Je ne sais pas pourquoi je m’étais mis en tête que les gua bao étaient compliqués. Peut-être à cause de leur nom, qui claque comme une formule magique. Ou parce qu’on les voit toujours bien dodus, parfaitement pliés, servis dans des paniers vapeur avec la petite feuille de papier qui dépasse. Trop nets pour être simples. Et puis un jour, j’ai essayé. Juste de la farine, de l’eau, un peu de levure. Pas plus mystique qu’une pâte à pain un peu souple, qu’on plie, qu’on laisse gonfler, qu’on cuit à la vapeur.
J’ai compris en les faisant que le secret, ce n’était pas la technique, c’était l’élan. Ce petit moment où tu te dis : « j’ai rien prévu, mais j’ai de la farine, et j’ai faim ». Parce qu’une fois que t’as les petits pains, tout le reste suit. Tu ouvres le frigo, tu grattes le fond du bac à légumes, tu haches, tu fais sauter, tu ajoutes un trait de sauce, et tu construis quelque chose qui tient debout, qui se mange à la main, et qui a le goût de ce que tu avais sous la main.

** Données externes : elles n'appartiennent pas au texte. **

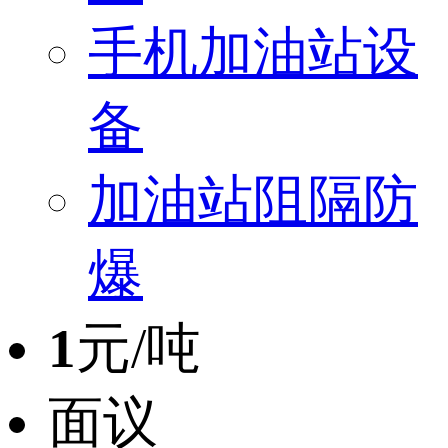
手机加油站设
备
加油站阻隔防
爆
1
元/吨
面议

Ce pain vapeur vient de Taïwan, où on le farcit traditionnellement de poitrine de porc braisée, de pickles, d’herbes fraîches, et de cacahuètes pilées. Un plat de rue, rapide à manger, pensé pour être généreux. On l'appelle aussi "tigre qui mord", à cause de sa forme. Moi je trouve que ça ressemble plus à une étreinte. Un nuage tiède qui vient englober tout ce que tu mets dedans, sans faire de manières.
Ce jour-là, j’ai pris ce qu’il me restait : une carotte, un oignon rouge, une vieille pomme de terre, des fanes, un bout de céleri. Je les ai fait revenir doucement, avec de l’ail et du gingembre. Puis j’ai ajouté ce qui croquait : du chou rouge, des concombres, des cacahuètes, et un peu de coriandre. Rien de spectaculaire, mais l’ensemble avait du répondant. C’était chaud, froid, tendre, juteux, un peu piquant. Un vrai mélange, sans hiérarchie.
Et c’est là que le gua bao fait sa magie. Il ne juge pas. Il accueille. Il transforme les restes en plat complet, les fonds de frigo en street food joyeuse. Il te rappelle que parfois, tu n’as pas besoin de plus. Que tu peux faire simple, et que ce sera suffisant. Parfois même, meilleur que ce que tu aurais prévu.